Realmente só descobrimos o significado das pessoas, quando essas não podem nos oferecer nada, além de sua doce companhia, o que pra mim já representa muita coisa. A velhice é a fase mais reveladora da vida, permite que sejamos nós mesmos, nos livramos um pouco das máscaras sociais e, o melhor, ela nos faz enxergar quem nos ama de verdade. Isso pode acontecer também em momentos difíceis, como uma doença ou falência. Há, é certo, quem prefira não perceber isso, aqueles que acreditam que o dinheiro pode comprar tudo, até amor verdadeiro, como disse, ironicamente, Nelson Rodrigues. Dinheiro abre caminho, compra companhia, mas não compra amizade. Compra sexo, não compra amor. Agora um bom plano de saúde, esse só o dinheiro mesmo, porque a doença sempre nos bate à porta, mas vá lá...
Exemplos disso não nos faltam, gente que foi rica e rodeada de “amigos”, perdeu tudo e morreu em total solidão. Isso parece até óbvio, mas a juventude, o dinheiro, a beleza inebriam a mente e, por vezes, nos tornam cegos. Mas há também belos casos de pessoas que só descobriram o quanto realmente amavam alguém, quando esta perdeu a mobilidade, por exemplo, em um acidente ou algo do gênero, chegando a ponto de se anularem para exercerem, em alto grau, seu amor.

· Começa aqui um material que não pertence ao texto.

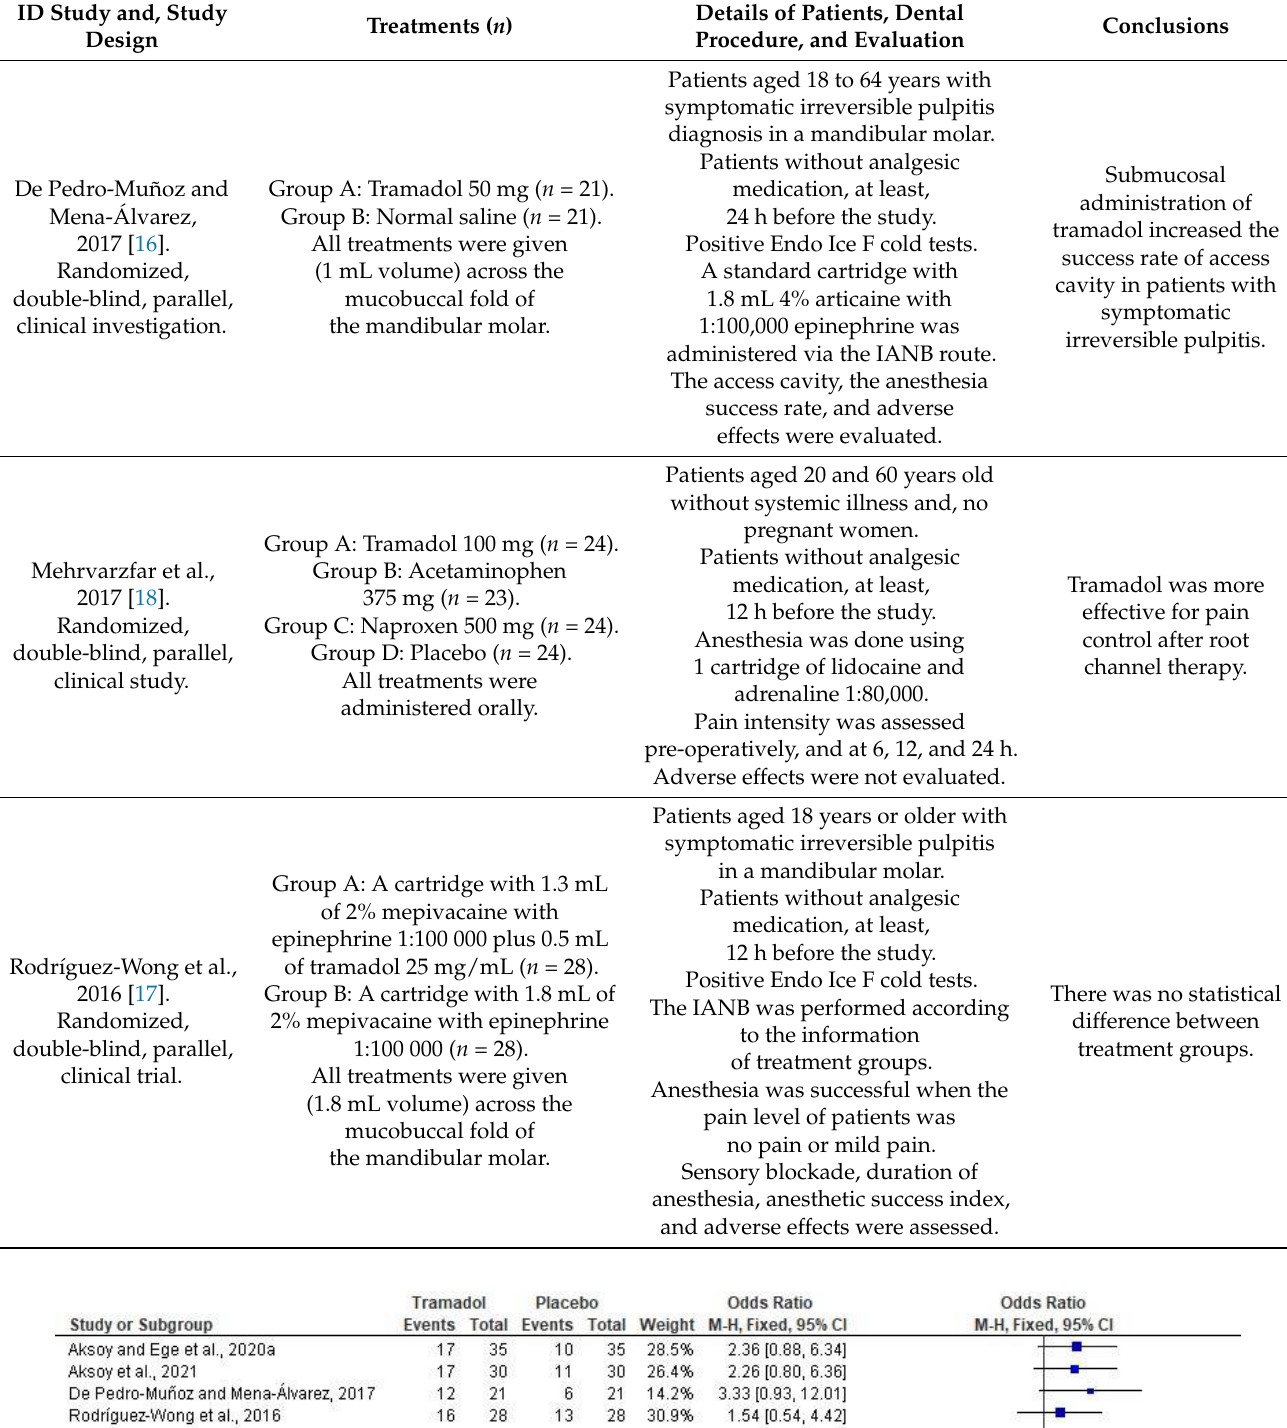
Figure 4). Figure 4. Pooled analysis on adverse effects of local tramadol and placebo/local anesthetics. 4.4. The Publication Bias The publication bias of the published clinical investigations was evaluated using the data of anesthetic success (Figure 5A) [13,15–17] and pain control (Figure 5B) [13–17] of tramadol and placebo/local anesthetic in patients with SIP. In both cases, the data fell within the funnel plot, indicating a low risk of publication bias.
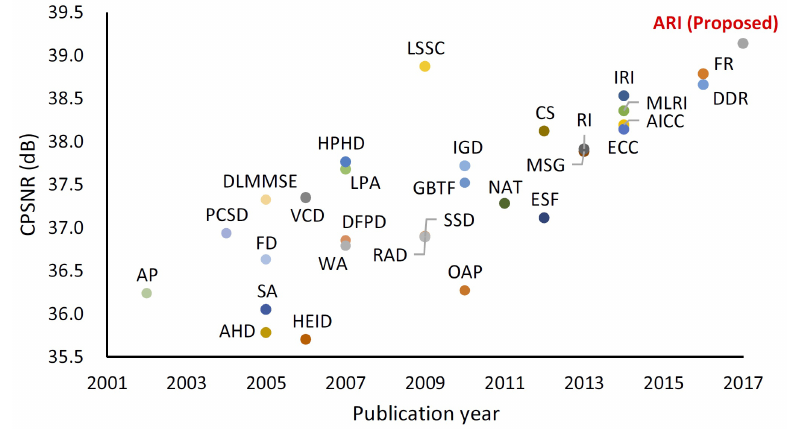
Figure 1. Performance of the demosaicing algorithms over the years (from the analysis presented in [14]). Image source:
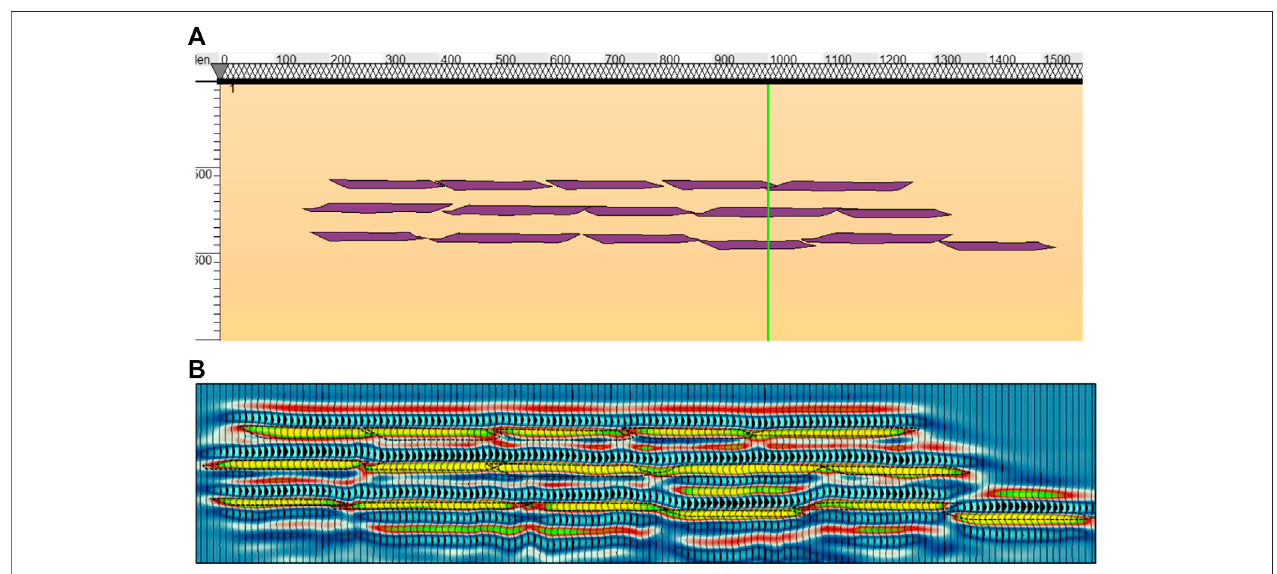
FIGURE 7 | Forward modeling of superposition architecture between point bars in the meander belt. (A) Prototype model of superposition architecture between point bars in the meander belt. (B) Result of forward modeling of superposition architecture between point bars in the meander belt.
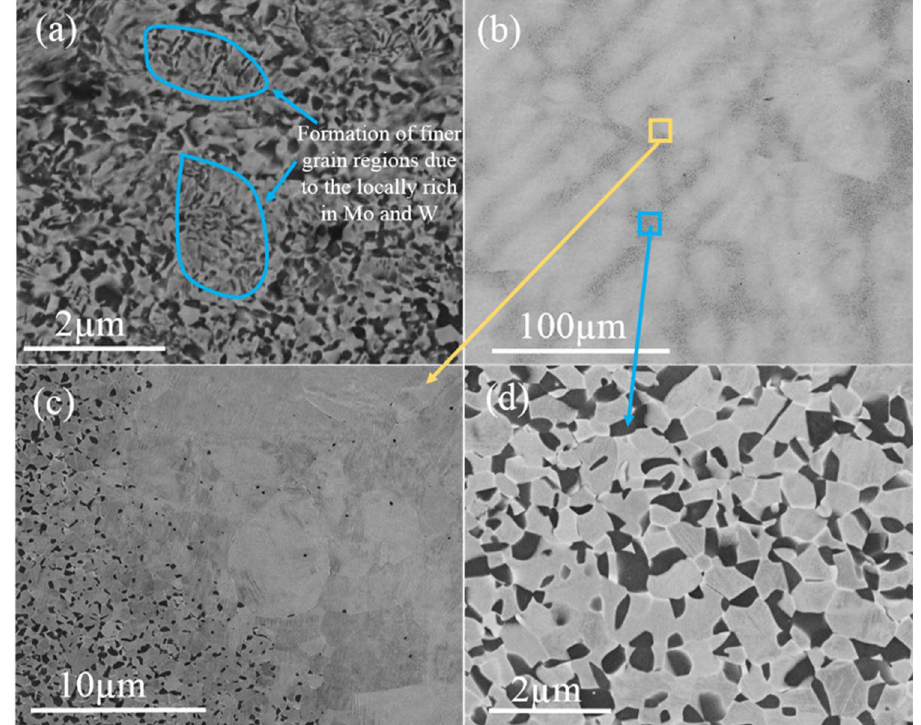
Figure 1. Backscattered SEM micrographs of the Ti-9Mo-6W alloy after annealing: ( a ) 820–2 M and ( b ) 820–5 M. ( c ) and ( d ) are high magnification images of 820–5 M: ( c ) from the interface between black and white regions and ( f ) from the back regions observed in ( b ).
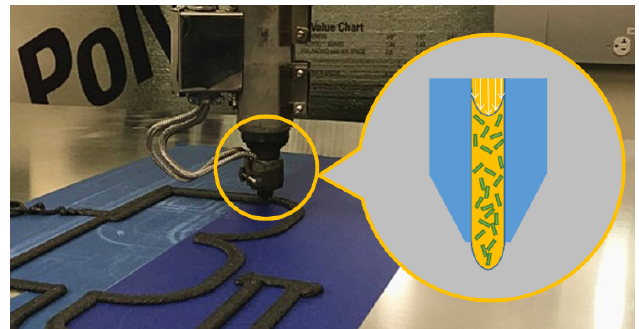
Figure 1. Manufacturing 13 wt.% CF/ABS with a Large-scale extruder-based PDAM system.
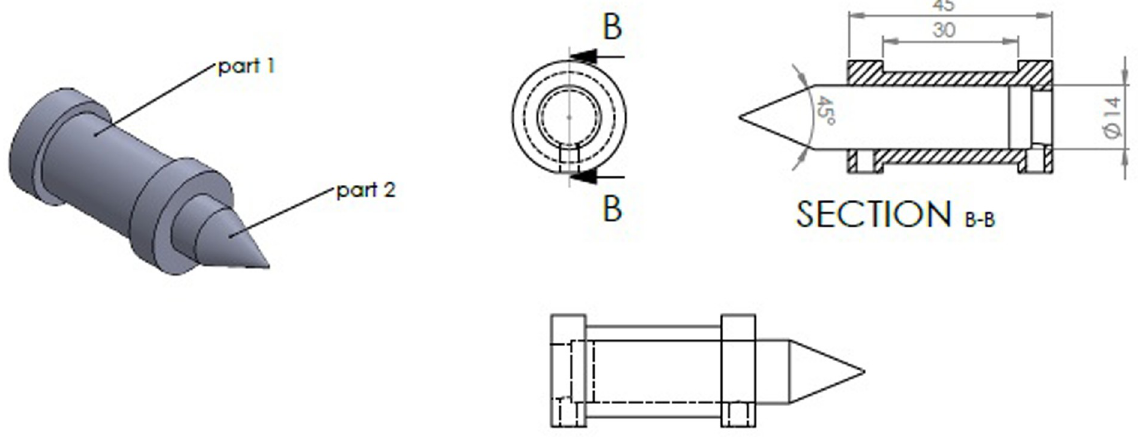
Fig 1. The 3D schematic of the designed electromagnet by SOLIDWORKS software; part 1: Cylindrical coil, part 2: Magnetic field focusing core tip (pole piece).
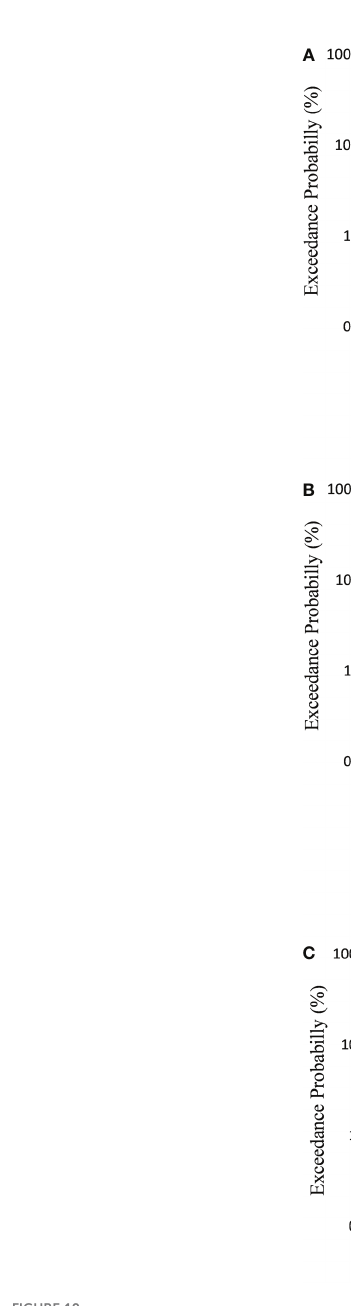
FIGURE 10 Example of the best fi ts of the Weibull distribution to the peak value of normal stress. (A) Example of a mediocre fi t from trial 21 (pressure gauge P2). (B) Example of a good fi t from trial 11 (pressure gauge P7). (C) Example of a poor fi t from trial 21 (pressure gauge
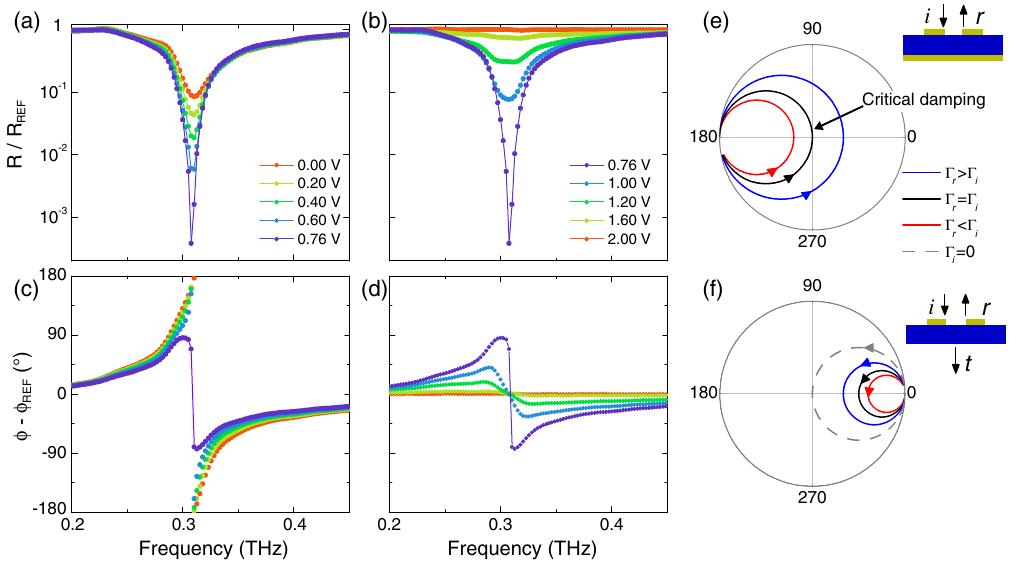
FIG. 2. Gate-controlled reflection modulation and the proposed resonator model based on CMT. The variation of reflectance ¼ 0 . 76 V (see text). The reflectances for Δ V . A critical transition occurs at Δ V ( R ¼ j r j 2 ) with the relative gate voltage Δ V g c ≥ Δ V and Δ V are shown in (a) and (b), respectively. The spectra are measured for a device with an 85 - μ m-thick SU8 spacer. The g c lateral dimensions of the Al mesas are 100 μ m × 160 μ m, and the mesa array has periods of 240 μ m in the x and y directions, ¼ 2 . 02 V is used as the reference. (c),(d) Phase modulations for Δ V respectively. The spectrum measured at Δ V g Δ V ≥ Δ V , respectively. Data are obtained for the same device used for measurements in (a) and (b). (e) Smith curves of the reflection g c coefficient r for the one-port model illustrated in the inset. The blue, black, and red curves represent underdamping, critical damping, and overdamping behavior, respectively. (f) Smith curves of the transmission coefficient t for the two-port resonator model (inset). ¼ 0 (broken line). No critical transition is present, even in the limiting case Γ i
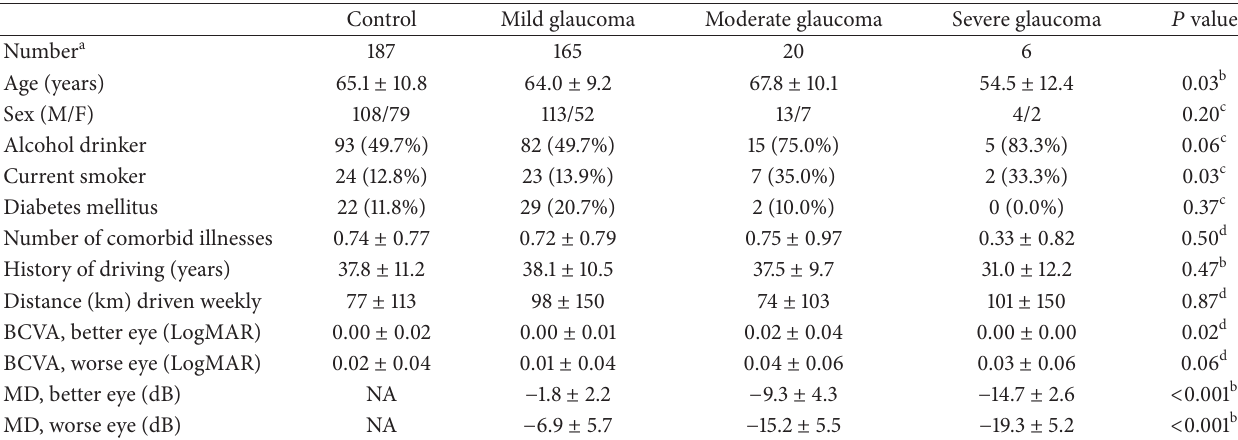
Table 3: Demographic characteristics, grouped by IVF MD.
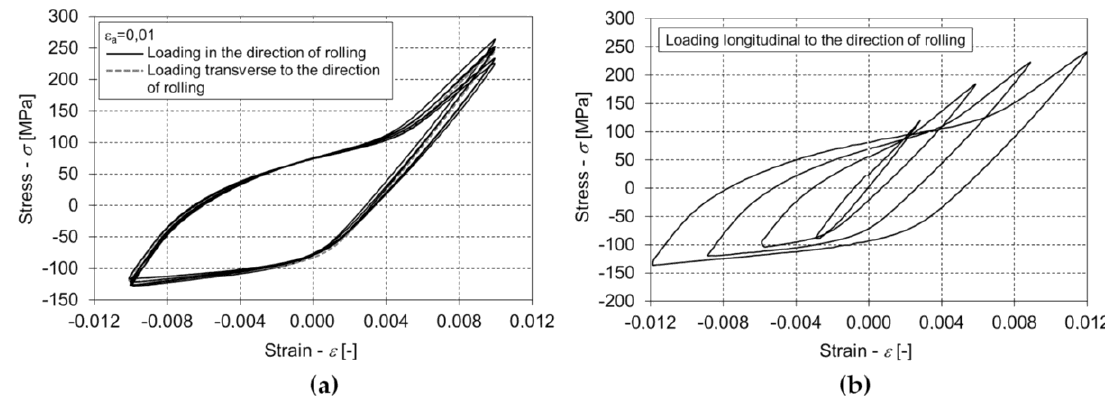
Figure 9. Closed hysteresis loops for the non-random loading: ( a ) scatter of stabilized hysteresis loops at 1% strain amplitude; ( b ) evolution of stabilized hysteresis loops for the step-test 8.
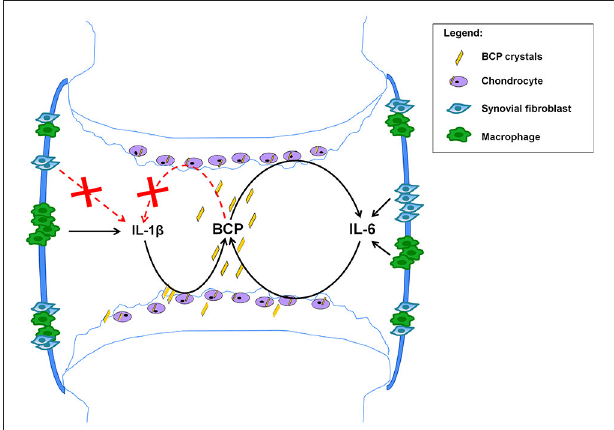
FIGURE 5 | Proposed mechanism based on the obtained results. BCP crystals found in 100% of OA patients at the moment of joint replacement (Ea et al., 2011), can activate NLRP3 inflammasome in macrophages leading to IL-1 β secretion (Pazar et al., 2011), but this process does not occur in chondrocytes and synovial fibroblasts ( Kolly et al., 2010; Jin et al., 2011). In addition BCP crystals induce IL-6 in macrophages, fibroblasts and chondrocytes. In these latter cells, BCP crystals induce IL-6, which in turn induce mineralization, thus creating a vicious circle and a chronification of the disease. Strategies interrupting this vicious circle could ameliorate this degenerative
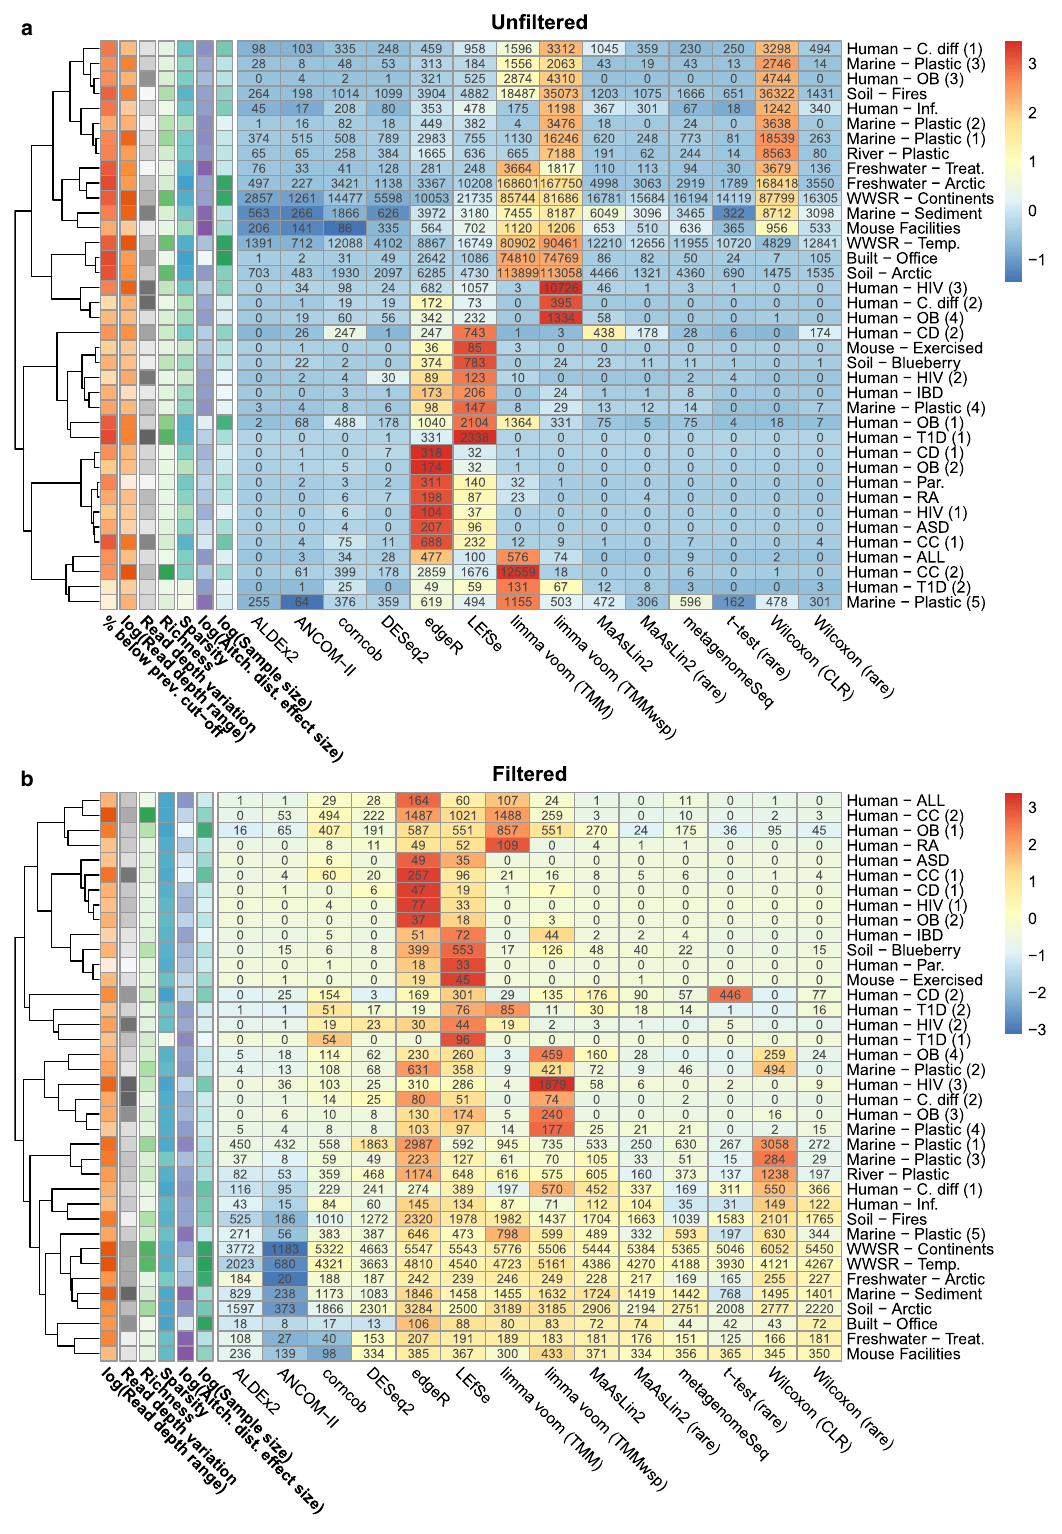
Fig. 1 Variation in the proportion of signi fi cant features depending on the differential abundance method and dataset. Heatmaps indicate the numbers of signi fi cant amplicon sequence variants (ASVs) identi fi ed in each dataset by the corresponding tool based on a un fi ltered data and b 10% prevalence- fi ltered data. Cells are colored based on the standardized (scaled and mean centered) percentage of signi fi cant ASVs for each dataset. Additional colored cells in the left-most six columns indicate the dataset characteristics we hypothesized could be driving variation in these results (darker colors indicate higher values). Datasets were hierarchically clustered based on Euclidean distances using the complete method. Abbreviations: prev., previous; TMM, trimmed mean of M-values; TMMwsp, trimmed mean of M-values with singleton pairing; rare, rare fi ed; CLR, center-log-ratio. Source data are provided as a Source Data fi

Vejo amigos que cuidam, com amor, de seus pais com Alzheimer. Percebo o significado dessas pessoas que perderam sua utilidade, mas que não perderam sua importância. A entrega incondicional, a renúncia a noites de agito com amigos, a vigília que reduz drasticamente as horas de sono, o amor no seu sentido mais puro. Aqueles que viraram as costas, sobretudo filhos, não sabem o que é esse amor. Talvez tenham algum sentimento menor, não se pode negar, tampouco julgar, mas amor é para os grandes de espírito.
Recordo de um livro que li há algum tempo, em que se descreve um mundo aparentemente ideal, onde, supostamente, não existe sofrimento, então ao chegar a certa idade as pessoas recebem uma “dispensa”, ou seja, são eliminadas, sem dor nem fila no SUS. Isso, na história, acontece como uma coisa festiva e programada. Penso que há pessoas que nasceram para viver nessa sociedade, descrita no livro, porque esquecem que a velhice é a fase da vida em que mais precisamos do amor dos outros e que nosso valor vai muito além de nossa funcionalidade.
Quando penso como será minha velhice, fico um tanto quanto preocupado, sem filhos e num mundo onde as pessoas são cada vez mais descartáveis, peço a Deus que me dê algum conforto e que a dignidade não me falte, mas, principalmente, como disse o padre, que Deus coloque em meu caminho “aquelas pessoas que possam me proporcionar a tranquilidade de ser inútil”, porque inútil mesmo é a vida de quem não sabe amar.